Items from a data source:

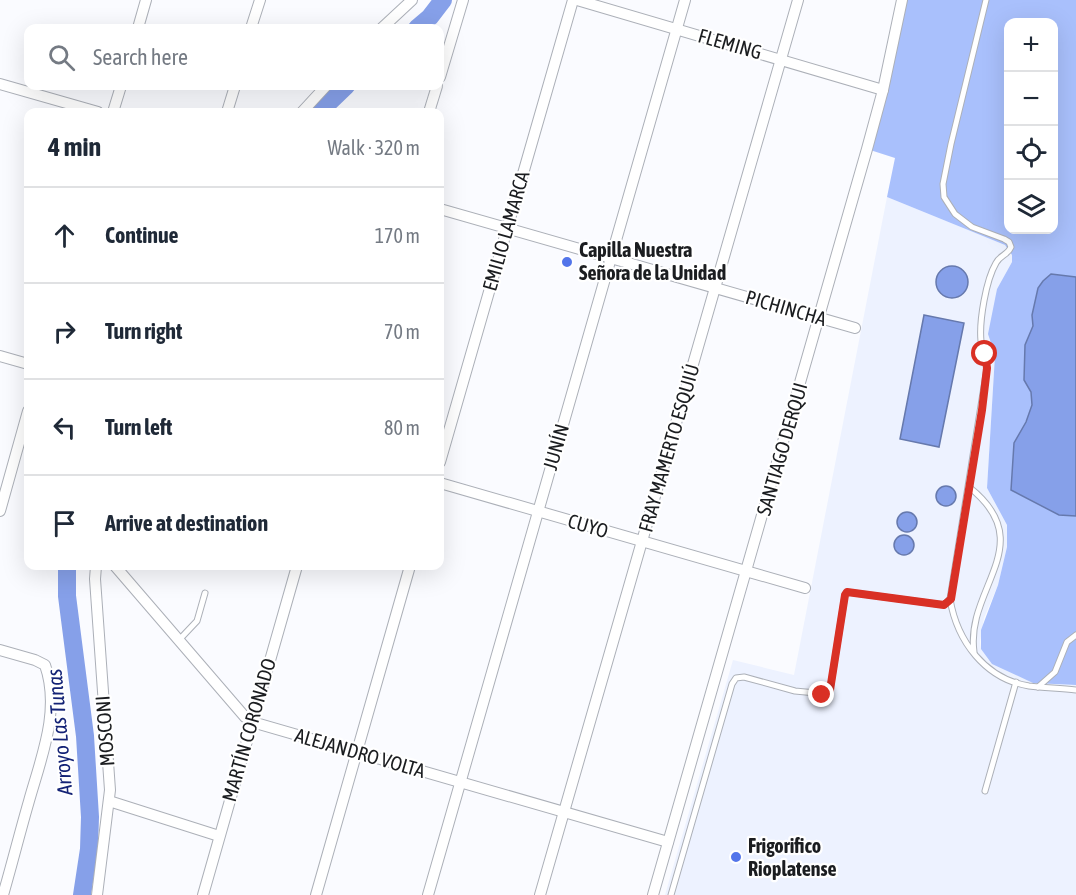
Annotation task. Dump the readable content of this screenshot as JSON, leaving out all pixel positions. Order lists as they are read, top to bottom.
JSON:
{
  "streets": {
    "street": [
      "FLEMING",
      "EMILIO LAMARCA",
      "PICHINCHA",
      "JUNÍN",
      "FRAY MAMERTO ESQUIÚ",
      "SANTIAGO DERQUI",
      "CUYO",
      "MARTÍN CORONADO",
      "MOSCONI",
      "ALEJANDRO VOLTA"
    ]
  },
  "crossings": [
    ["FLEMING", "EMILIO LAMARCA"],
    ["FLEMING", "JUNÍN"],
    ["FLEMING", "FRAY MAMERTO ESQUIÚ"],
    ["FLEMING", "SANTIAGO DERQUI"],
    ["EMILIO LAMARCA", "PICHINCHA"],
    ["PICHINCHA", "JUNÍN"],
    ["PICHINCHA", "FRAY MAMERTO ESQUIÚ"],
    ["PICHINCHA", "SANTIAGO DERQUI"],
    ["JUNÍN", "CUYO"],
    ["JUNÍN", "ALEJANDRO VOLTA"],
    ["FRAY MAMERTO ESQUIÚ", "CUYO"],
    ["FRAY MAMERTO ESQUIÚ", "ALEJANDRO VOLTA"],
    ["SANTIAGO DERQUI", "CUYO"],
    ["SANTIAGO DERQUI", "ALEJANDRO VOLTA"],
    ["MARTÍN CORONADO", "ALEJANDRO VOLTA"]
  ],
  "water": ["Arroyo Las Tunas"],
  "places": ["Capilla Nuestra Señora de la Unidad", "Frigorifico Rioplatense"],
  "page": {
    "map_buttons": ["+", "−"],
    "search": "Search here",
    "heading": ["4 min", "Walk · 320 m"],
    "list": [
      ["Continue", "170 m"],
      ["Turn right", "70 m"],
      ["Turn left", "80 m"],
      "Arrive at destination"
    ]
  }
}
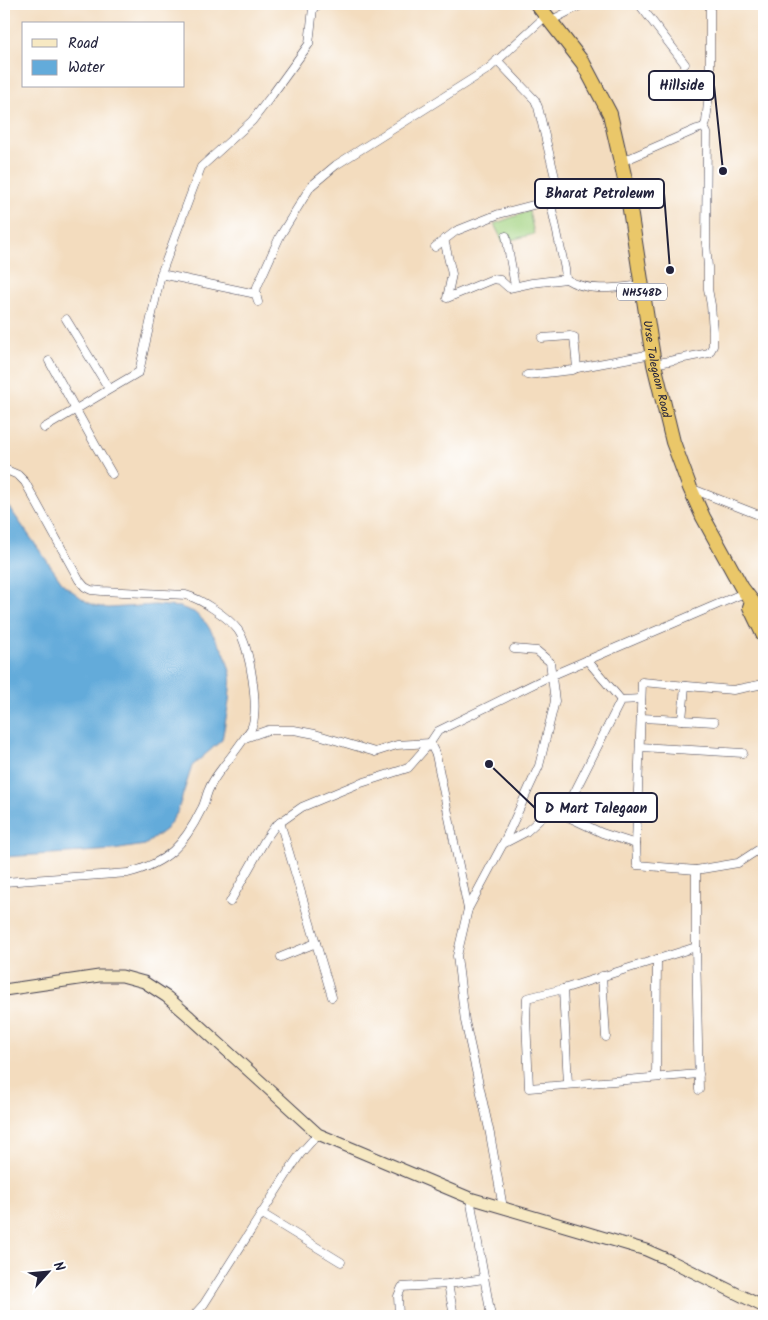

ABOUT THIS EXERCISE: Count every line of the data above that includes the word "MAMERTO", then state the total and nothing more.

WORKED SOLUTION: 5